Plusieurs signes l’attestent, comme la place que tient ce sujet dans les débats entre les postulants démocrates (que les primaires du parti départageront dans un an) ou la proposition par certains d’entre eux d’un plan d’investissements publics très ambitieux, baptisé Green New Deal. Il viserait à réduire drastiquement les émissions de gaz à effet de serre grâce au développement des énergies renouvelables.

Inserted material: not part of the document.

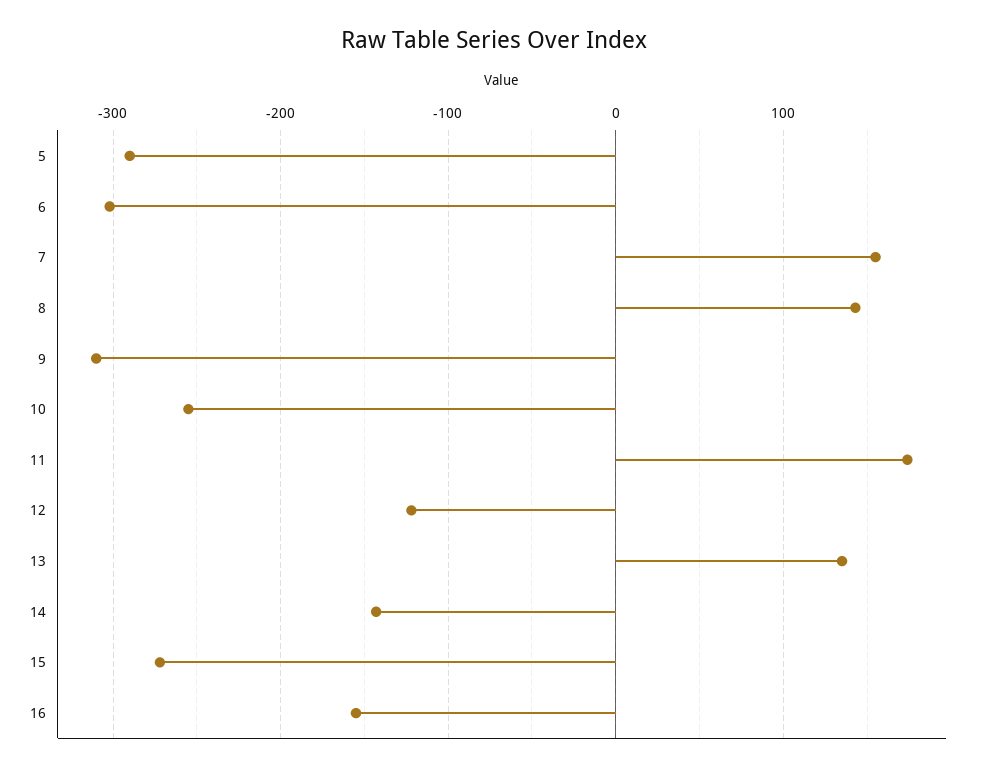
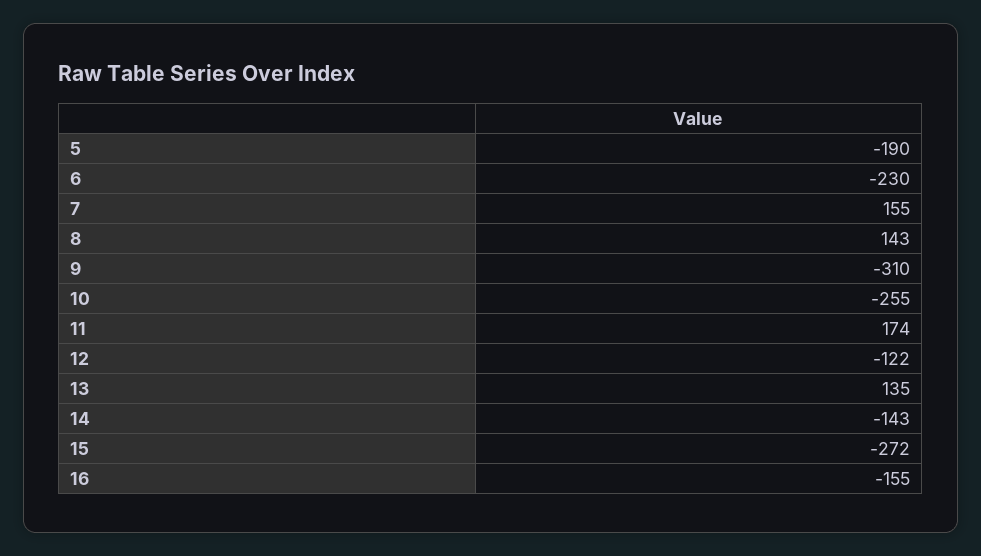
5: -290 -> -190
6: -300 -> -230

À l’évidence, les Démocrates ont choisi de faire de la lutte contre le changement climatique un cheval de bataille, à rebours du climato-scepticisme affiché par le président Trump.

Rémunérer les agriculteurs qui stockent du carbone dans le sol.

Il est vrai que les inondations catastrophiques dans le Midwest, au printemps dernier (lire FA n° 3806, p. 28), et la canicule qui sévit actuellement sur les deux tiers du pays contribuent à diffuser l’idée qu’un dérèglement climatique de grande ampleur est à l’œuvre, même si les avis divergent quant à la responsabilité de l’activité humaine dans cette situation. À vrai dire, une grande partie des Américains en sont déjà convaincus et en ont tiré les conséquences politiques. Trois États (Californie, Hawaï, New York) se sont engagés à atteindre la neutralité carbone d’ici à 2045/2050. D’autres États (Nouveau-Mexique, Porto Rico, Washington) ont fixé un objectif de consommation d’électricité « 100 % renouvelable ». Les municipalités des grandes villes ne sont pas en reste, préoccupées notamment par les risques de montée des eaux et de destruction des infrastructures.

Quelles seraient les implications, pour les agriculteurs, d’un changement de cap éventuel de la politique climatique ? Dans son programme de « revitalisation de l’Amérique rurale », le candidat favori du Parti démocrate, Joe Biden, propose de payer les farmers pour stocker du carbone dans le sol. Pas question, cependant, de parler de ce qui fâche : les rejets de gaz à effet de serre d’origine agricole ont augmenté de 15 % depuis 1990. Sur ce point, au moins, Démocrates et Républicains se rejoignent : nul n’évoque la possibilité de contraindre les agriculteurs à diminuer leurs émissions de méthane et de protoxyde d’azote, qui représentent 9 % des quantités totales de gaz à effet de serre émises par les États-Unis. Quand il s’adresse aux farmers, Oncle Sam manie plus la carotte que le bâton.